Le 2 mai 2011, Oussama ben Laden était abattu par un commando des Navy Seal américains, lors d’une spectaculaire opération baptisée Geronimo menée à Abottabad, au Pakistan. Tout dans cette mission du corps d’élite des opérations spéciales américaines faisait penser à un scénario. C’est ce qu’a dû se dire la réalisatrice, Kathryn Bigelow, auteure oscarisée en 2010 de Démineurs (The Hurt Locker) qui brosse le portrait d’un démineur américain pendant la guerre en Irak. Pourtant, ce qui n’est encore qu’un projet de film sur la traque et l’élimination du chef d’al-Qaïda, est aujourd’hui devenu l’objet d’une polémique au sommet de l’Etat américain.
Secret-défense à Hollywood
L’élu républicain, Peter King, président de la commission de la Chambre sur la sécurité intérieure clame haut et fort sa crainte de voir révéler dans la fiction de Kathryn Bigelow des secrets qui pourraient mettre en péril la sécurité du pays. La réalisatrice et son scénariste Mark Boal ont en effet rencontré pour les besoins du scénario des hauts responsables du ministère de la Défense. Or Peter King redoute qu’à cette occasion, ils aient eu accès à des éléments classés secret-défense.
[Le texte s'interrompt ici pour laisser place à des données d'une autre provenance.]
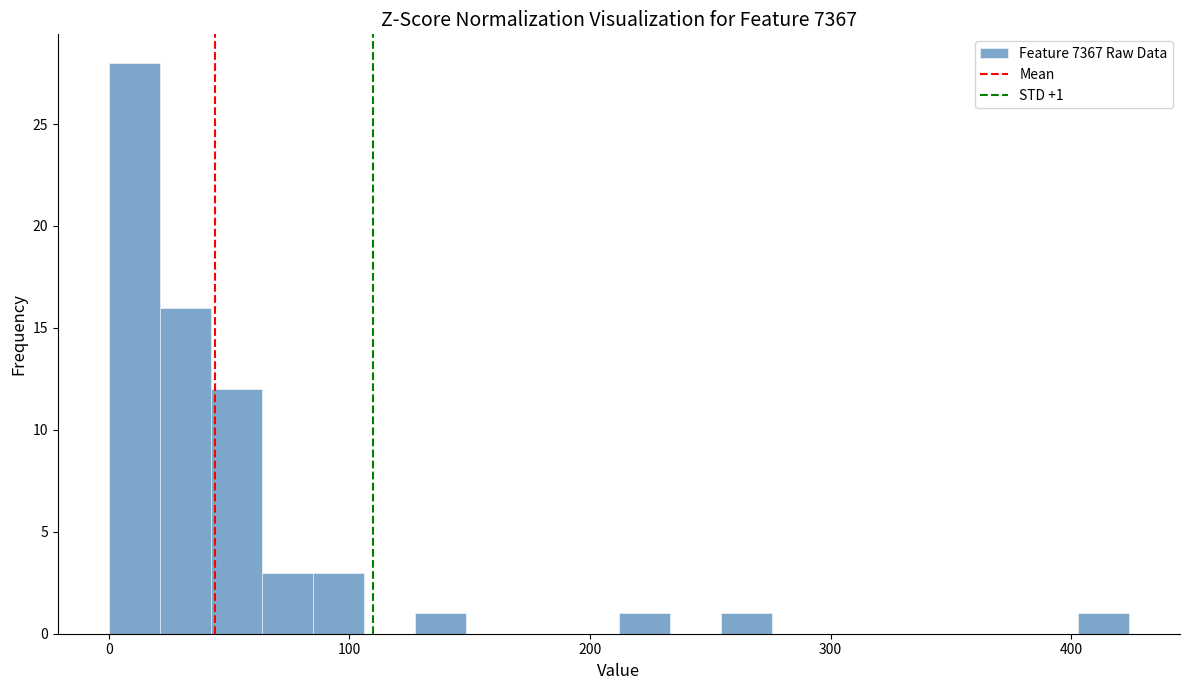

Around what value on the x-axis is the tallest bar? Give the approximate position of its centre, as read against the axis.

10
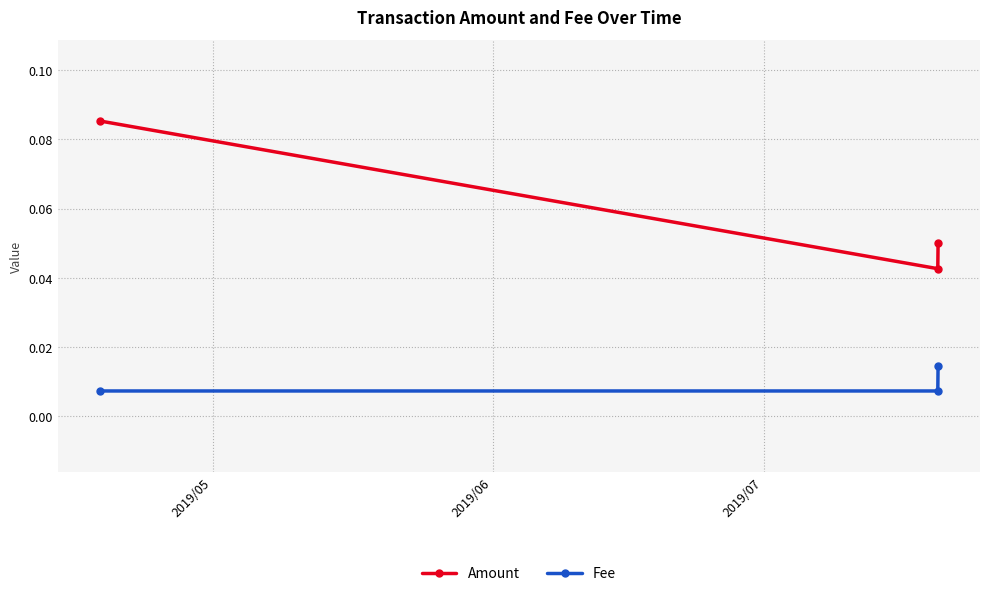

At how many categories does at least one series exceed 0?

3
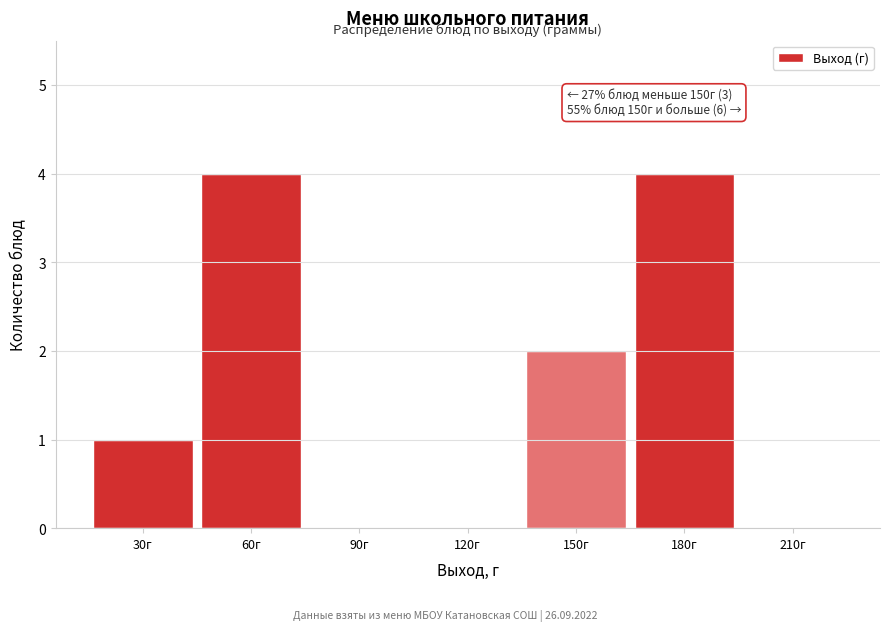

Reading left to right, extract all data points from this chart.

30г=1	60г=4	90г=0	120г=0	150г=2	180г=4	210г=0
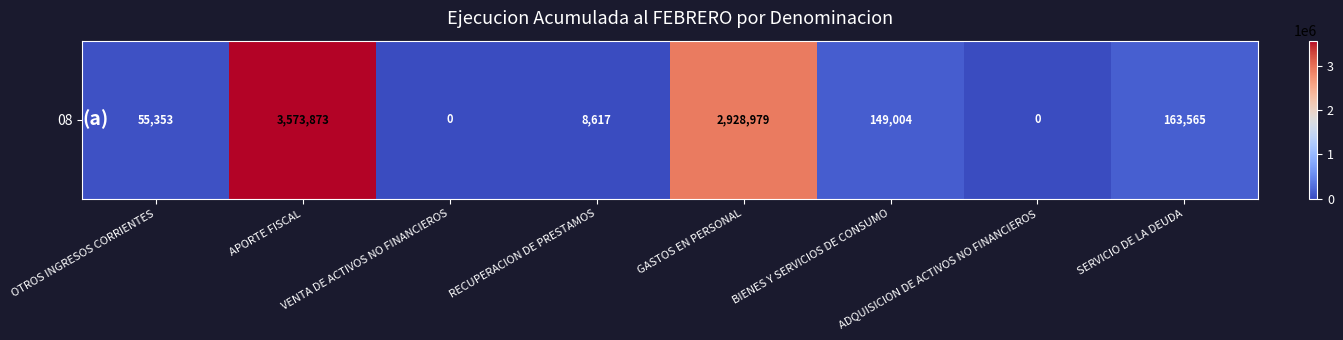

How many categories are shown in the chart?

8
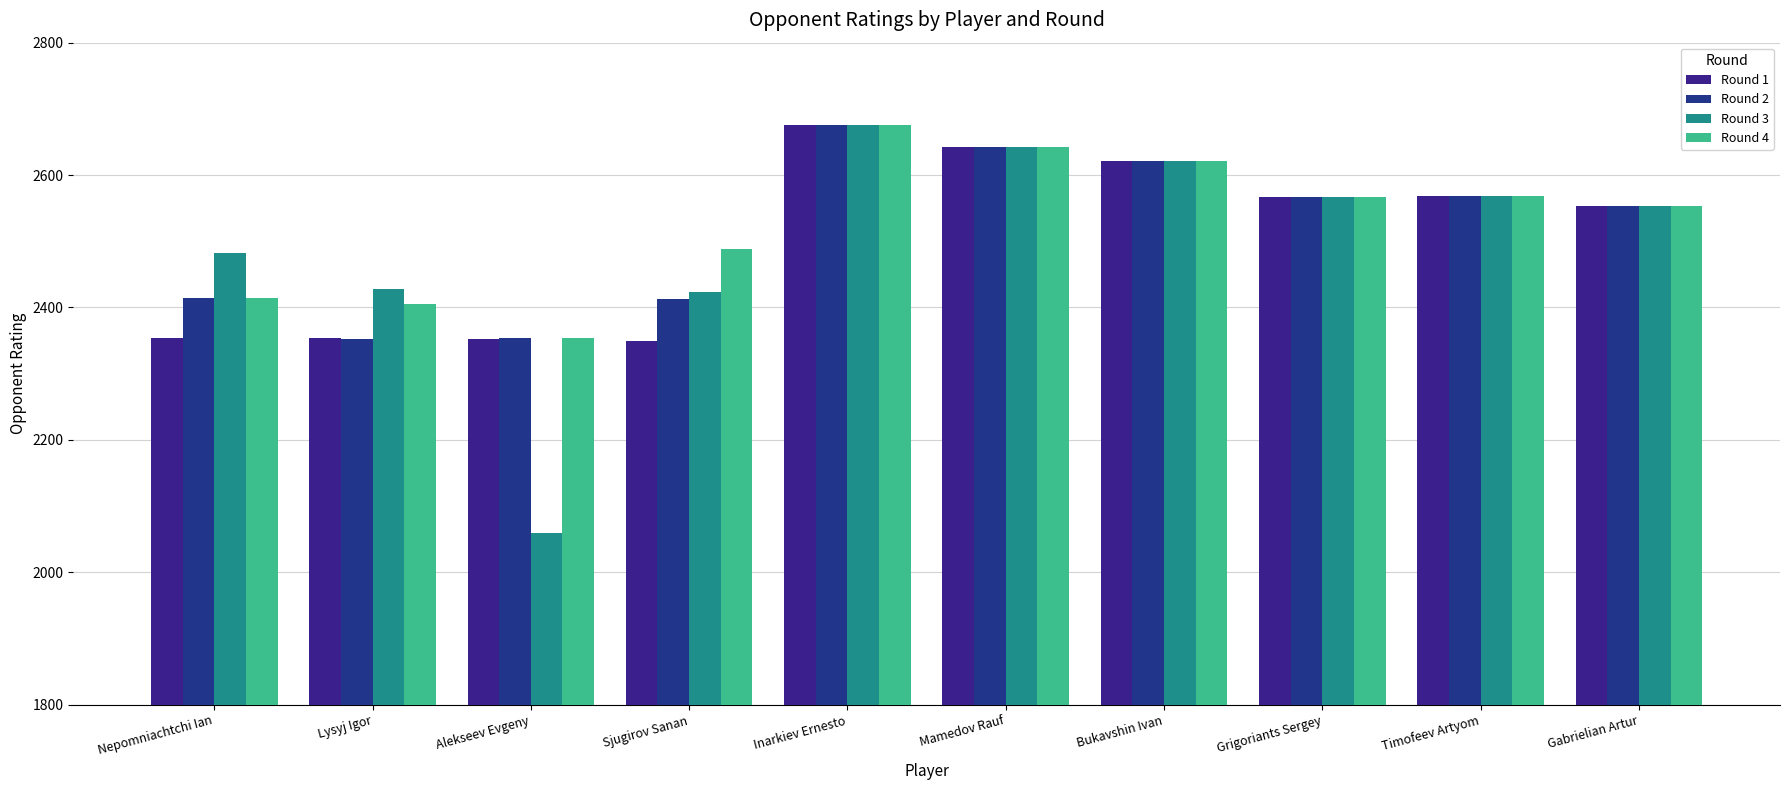

How many bars are there in each group?

4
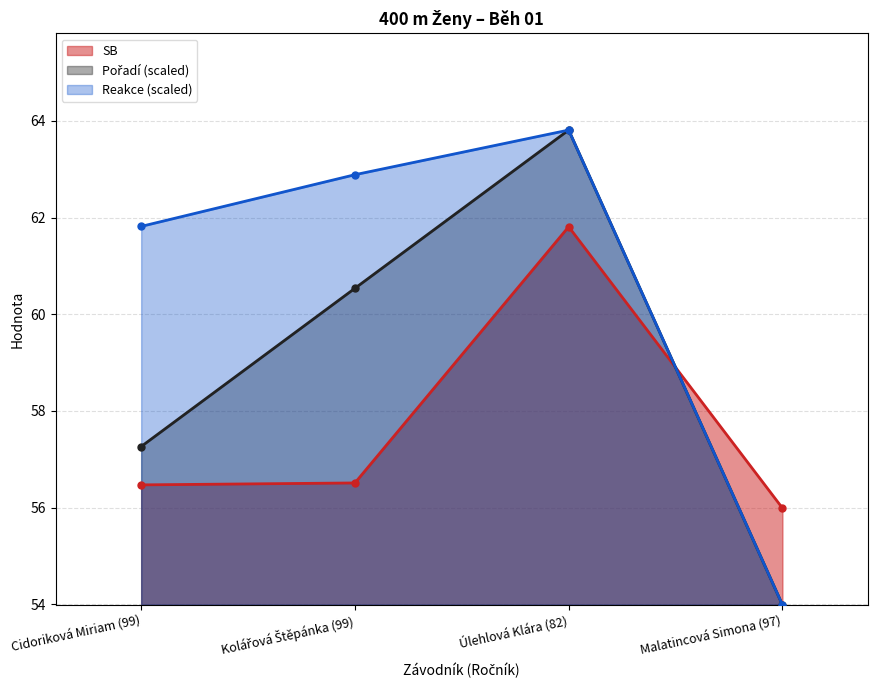

At how many categories does at least one series exceed 58?

3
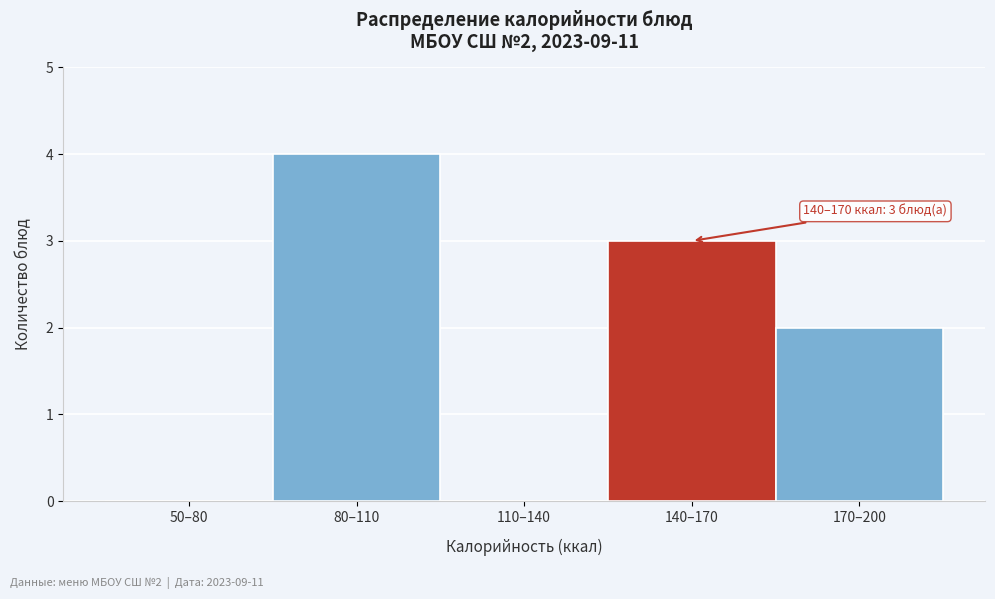

Reading left to right, transcribe all the data shown in this chart.

50–80=0	80–110=4	110–140=0	140–170=3	170–200=2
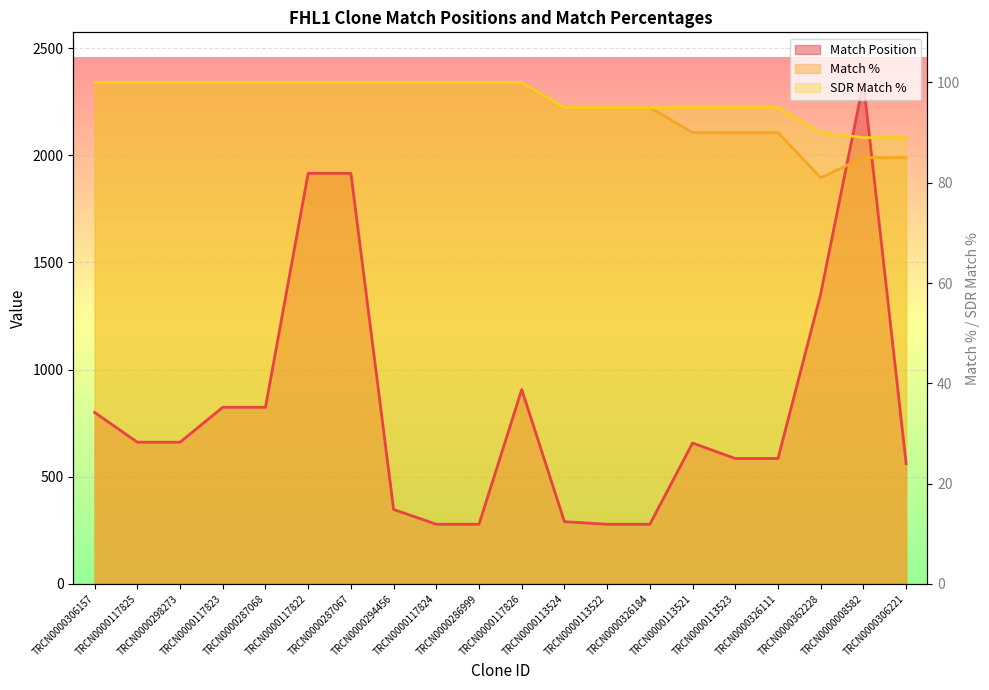

How many intersections are there between Match Position and SDR Match %?

2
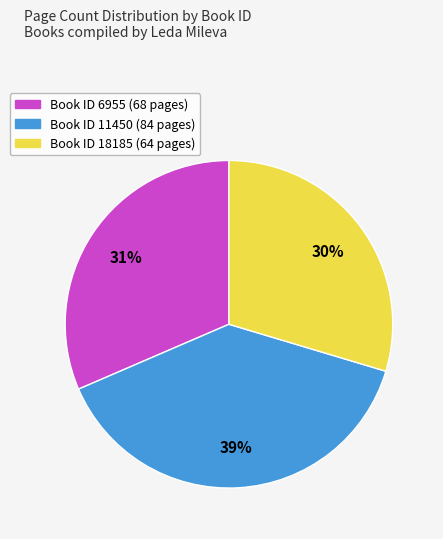

Is there any slice that represents more than half of the pie?

No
« Ridicule » a répondu Jay Carney, le porte-parole de la Maison Blanche, à Peter King. « Nous ne parlons pas d’informations classifiées et j'aurais espéré, alors que nous continuons de faire face à la menace terroriste, que la commission de la Sécurité intérieure à la Chambre avait des sujets plus importants à gérer que de discuter d'un film », a déclaré Jay Carney. « Les informations les plus détaillées que nous avons dévoilées (...) sur ce raid ont été délivrées depuis ce podium », a-t-il affirmé dans la salle de presse de la Maison Blanche devant les journalistes.
La « collaboration » entre Hollywood et le Pentagone n’est pas une nouveauté a expliqué Phil Strub qui s’occupe justement de ce secteur au ministère de la Défense. Plusieurs films ont ainsi bénéficié des conseils techniques de l’armée américaine, de prêts de matériel militaire ou même de bases comme la saga des Transformers, Iron Man 2 ou encore La Somme de toutes les peurs…
Seulement voilà, l’élimination de ben Laden ne relate pas de simples aventures si extraordinaires soient-elles, de combattants. La traque de celui qui fut l’« ennemi public numéro un aux Etats-Unis », a tenu en échec George W. Bush pendant près d’une décennie. Le succès de l’opération du 2 mai 2011 est tout entière imputée au crédit de Barack Obama, justement lui à qui on reprochait son manque d’expérience et sa mollesse en matière de sécurité intérieure. Pour les républicains, la potion est amère…
Une histoire de calendrier
La sortie du film de Kathryn Bagelow, prévue en octobre 2012, tombe particulièrement mal pour les adversaires d’Obama, à un mois de la présidentielle. Ils redoutent que cela ne fasse remonter la cote du président candidat dont le renouvellement du mandat est encore loin d’être une certitude. Peter King ne s’y est pas trompé qui veut voir dans le futur opus de Kathryn Bagelow, une opération de communication de la Maison Blanche.
Le président de la commission de la Chambre sur la sécurité intérieure a donc mis les grands moyens en branle pour tenter de faire obstacle à la réalisation du projet. S’interrogeant sur la mise en péril du travail des forces spéciales suite à la divulgation de pièces secrètes, Peter King a donc demandé une enquête et une présentation des éléments classifiés aux inspecteurs généraux du ministère de la Défense et de la CIA.
Devant ces accusations de promotion en faveur d’Obama, les auteurs du film ont même publié un communiqué dans lequel ils précisent travailler sur ce projet depuis plusieurs années. Notre histoire couvre une période qui court « sur trois présidences, celle de Bill Clinton, de George W. Bush et enfin de Barack Obama. La traque a été menée par des hommes des services militaires et du renseignement, pour le bien commun sans aucune arrière-pensée d’appartenance politique. Rien ne permet de penser que notre film veuille montrer autre chose qu’un triomphe des Etats-Unis » ont estimé devoir précisé Kathryn Bagelow et le scénariste Mark Boal.